Over time, your hairbrush, blow-dryer, and even your hot tools can all become matted with dust, hair, and styling-product residue. “Taking just five minutes to wipe them down will help them work better—and last longer,” says Candy Diaz, a stylist in New York City. Here, her tips for keeping them in working shape.

How to clean your hairbrushes

Step one in cleaning your brush is removing all the knotty hair that’s wound around its bristles. To do this, gently lift the strands off the base of the brush using the teeth of a rat tail comb or a ballpoint pen (with the tip retracted, of course). If the hair is really stuck in a round brush, try using small nail scissors to clip at the hair, enabling you to gently pull it free. Once all the hair is removed, you can clean the brush the same way you would a makeup tool—with warm water and gentle shampoo. If there is considerable buildup on your brush, Diaz suggests soaking your brushes for a few minutes in sterilizing Barbicide, like they do in barber shops, to dissolve the buildup. Then, after soaking, rinse again with warm water. Most hair brushes will benefit from a quick once-a-week cleanup.

How to clean your blow-dryer

Rule number one: Before you clean, make sure your dryer is unplugged from the wall. Then, remove the air-vent grill (it’s usually on the side or back of the blow-dryer) to expose the filter. Use tweezers to carefully remove lint, dust and hair from that filter—and finish by wiping with a dry microfiber cloth. Replace the grill. Note: If you can’t remove the grill, do the best you can to remove any lint using the tweezers through the grates. If you blow-dry more than three times a week, this should be a bi-weekly task for you. If you dry less than that, once a month or even every other month should be fine.
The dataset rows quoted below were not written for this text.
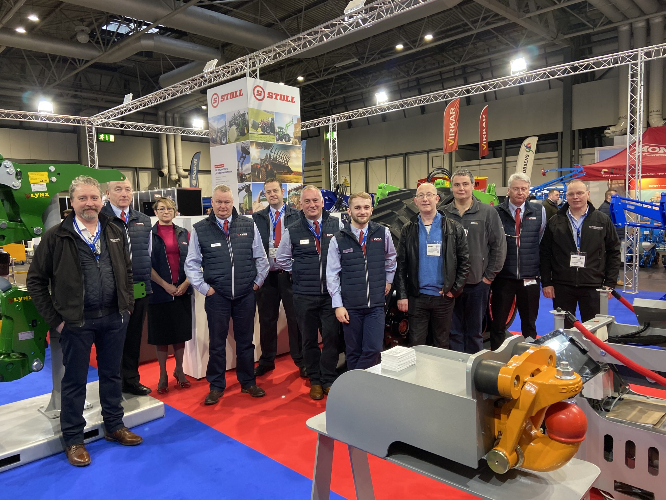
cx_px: 333
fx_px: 500
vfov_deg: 53.1
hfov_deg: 67.3
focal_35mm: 26
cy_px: 250
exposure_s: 1/50
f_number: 1.8
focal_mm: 4.25
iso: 200
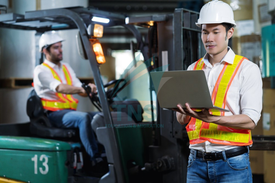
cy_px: 92
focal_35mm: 85
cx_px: 138
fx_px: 649
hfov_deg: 23.9
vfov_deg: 16.1
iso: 800
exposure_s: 1/160
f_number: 2.8
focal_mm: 85
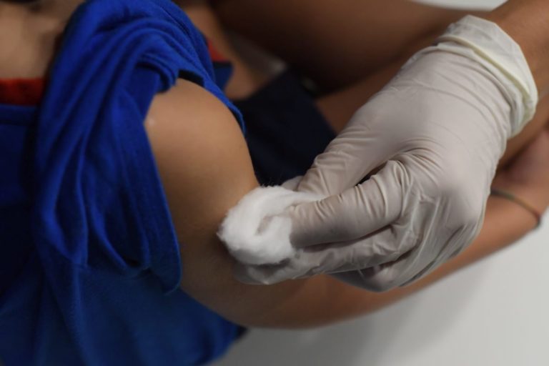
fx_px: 1144
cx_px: 274
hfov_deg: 27.0
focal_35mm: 75
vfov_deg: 18.2
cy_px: 183
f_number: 4
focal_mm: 50
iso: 3200
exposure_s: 1/125
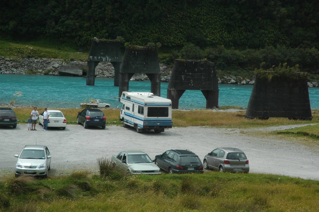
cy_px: 106
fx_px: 930
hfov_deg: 19.5
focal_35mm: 105
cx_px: 160
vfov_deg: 13.0
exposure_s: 1/250
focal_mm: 70
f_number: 10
How to clean your curling iron, flat iron or rollers

Just like with your blow-dryer, always make sure a hot tool is unplugged before you start to clean it. You should also wait for it to cool down, though Diaz says wiping it while it is still slightly warm is helpful because heat softens sticky buildup and may make it easier to remove. Start with just a warm, damp microfiber cloth to get off the goo. Not enough? Use a little rubbing alcohol on a cotton round to wipe away stubborn stickiness. Then re-wipe with the damp cloth and dry with a clean towel. Warning: Allow the device to completely dry before you plug it in and use it again. Similar to a blow-dryer, the frequency of your cleanup is dependent on how regularly you use the device. But, on average, once a month is recommended—or sooner if you notice sticky buildup.